Può essere considerato un percorso nel percorso: da una
parte l’evolversi dell’opera di Pietro Morando, dall’altra il ripensamento che
alcuni artisti contemporanei alessandrini fanno del suo lavoro.
Antonio De Luca opta per qualcosa di molto contemporaneo,
evita il confronto con l’opera di Morando citando l’immagine del pittore nella
rielaborazione di una fotografia scattata a Venezia, forse in occasione della
sua partecipazione alla Biennale del 1956. La foto è il pretesto per far
riprendere a De Luca le sagome dei due personaggi e eternarli come icone pop.

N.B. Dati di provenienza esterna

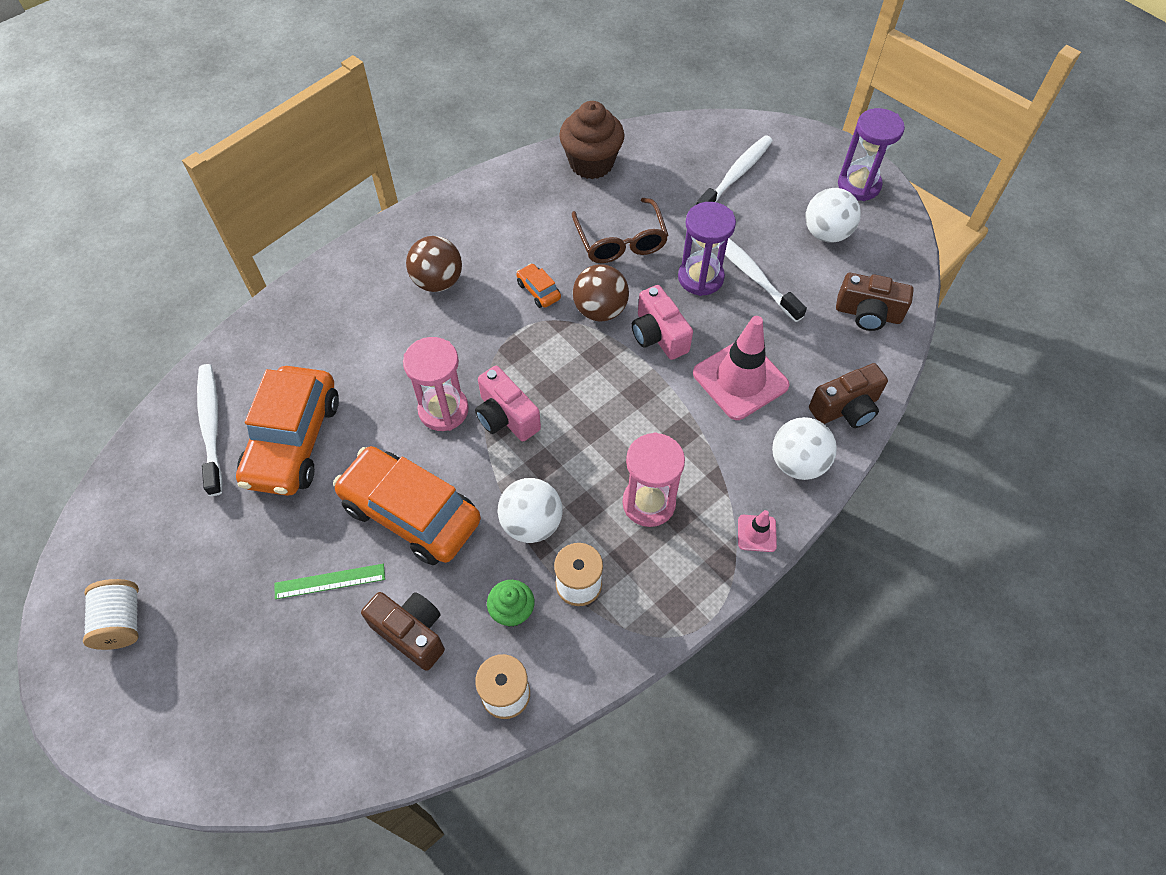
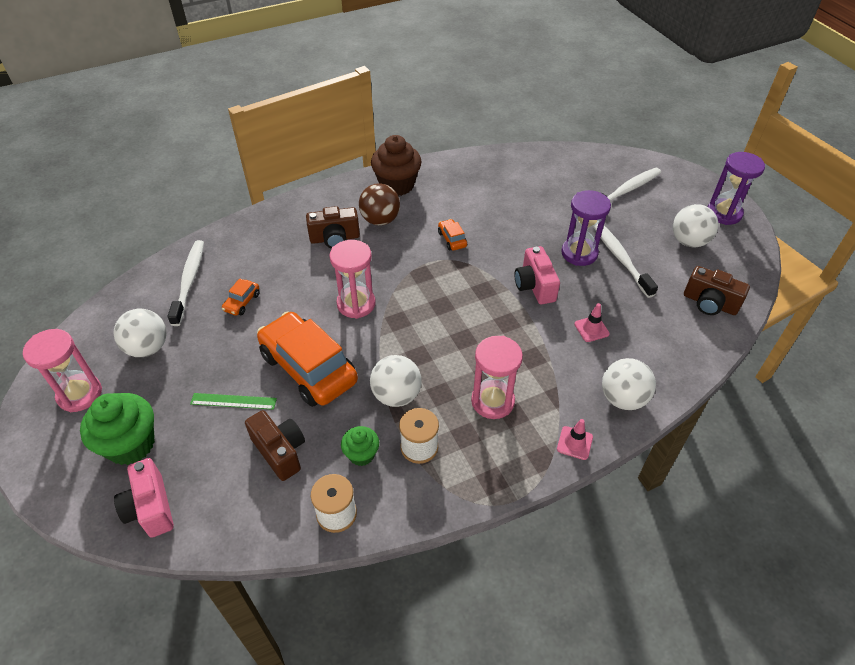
camera: 15 degrees right, 10 degrees down
white spool [83,579,139,650] -> pink hourglass [23,329,102,412]
orange car [236,366,339,496] -> orange car [222,278,260,316], size x0.42
pink camera [475,366,541,441] -> pink camera moved to [114,458,174,538]
brown cupcake [559,101,625,179] -> brown cupcake moved to [371,135,421,196]
brown glasses [572,198,669,263] -> none
brown ball [573,264,629,322] -> none
pink traffic cone [693,316,789,420] -> pink traffic cone [574,303,610,342], size x0.46
brown camera [809,363,888,428] -> brown camera moved to [306,206,360,249]
none -> green cupcake [80,393,155,465]
none -> white ball [114,309,167,357]

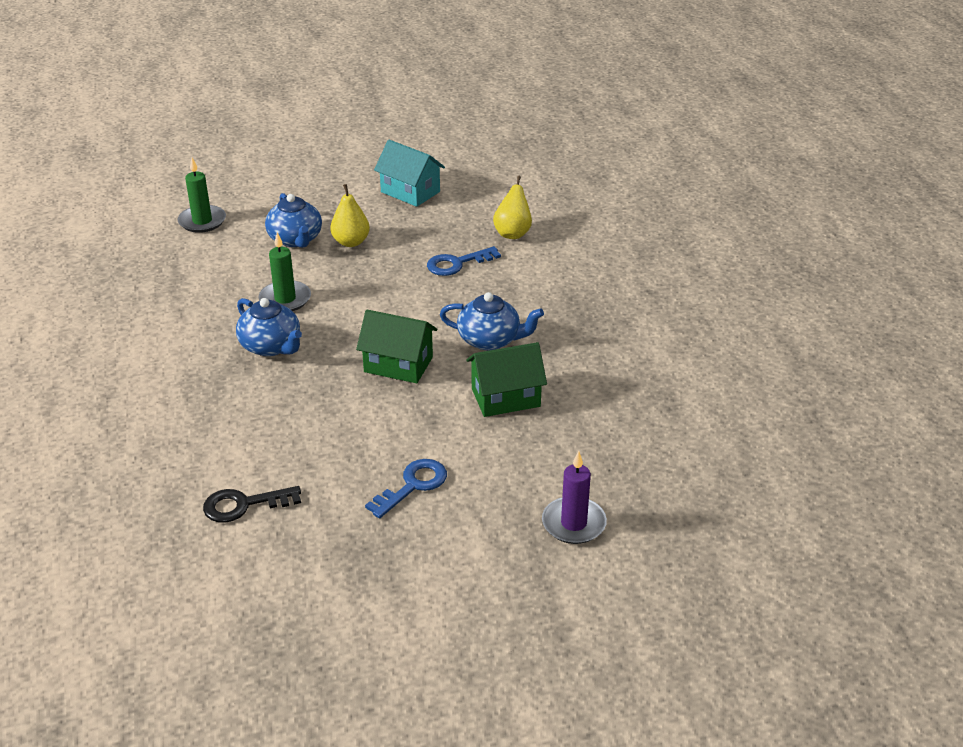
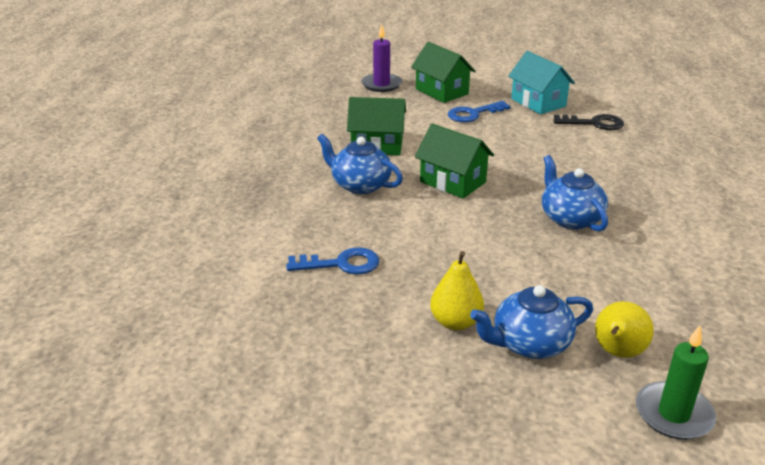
camera: 160 degrees left, 5 degrees down
green candle [259,232,311,311] -> none
blue teapot [265,193,322,248] -> blue teapot turned 105 degrees counterclockwise [470,285,593,359]
turquoise house [374,140,445,207] -> turquoise house moved to [508,51,575,114]
yellow pear [493,176,532,239] -> yellow pear moved to [595,301,654,358]
none -> green house [411,42,475,103]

Vito Boggeri ha in mente l’opera di
Morando e ne estrapola un particolare. Si tratta di una foglia che riesce a evocare un intero universo, un’immagine
che si collega all’albero, quindi alla campagna e infine al mondo dei vinti che
amava raccontare Morando.
Davide Minetti fa riferimento alla fase più drammatica
dell’esperienza di vita di Morando, quando fu combattente nelle trincee della
Prima Guerra Mondiale. Alla base c’è un’operazione proustiana: il ricordo di
quel disegno che gli precipitava addosso ogni volta che entrava nella sala
d’attesa del suo pediatra. Per Minetti quello è Morando, latore di un’immagine
poderosa, così dilatata, così tragica.
Anche Giovanni Tamburelli cita qualcosa dell’opera di
Morando. Egli si sofferma sulle cornacchie, evocando un particolare che ci
riporta alle tele del maestro alessandrino. Le cornacchie di Tamburelli, però,
escono dal quadro e scendono direttamente nella sala a interagire con i
visitatori. Tamara Repetto non si richiama propriamente a Morando. Lei elabora
una situazione, entrando nello spazio intimo, nella vita del pittore,
immaginando un frammento di esistenza capace di diventare mito. Un’esecuzione
scarna, essenziale, proprio come l’opera del maestro.
Mario Fallini mira all’essenzialità geometrica. La sua opera
cita lo spazio metafisico dei paesaggi urbani di Morando, delle facciate che
sorprendono per la loro regolarità. Pensando a Palazzo Rosso, Fallini esaspera
il colore della facciata, lo fa esplodere, sovrapponendosi alla scabra
linearità morandiana. Mario Annone risulta più sironiano piuttosto che vicino a
Morando. Probabilmente dietro a questa tela si nasconde la volontà di
dimostrare la presenza di tanti Morando nell’evolversi della sua carriera.
Massimo Orsi ricorre al suo segno caratterizzante per costruire un dittico in
cui trovano posto frammenti sparsi dell’opera di Morando. Un suggello collocato
alla fine del percorso teso a contenere tutto quello che si è visto.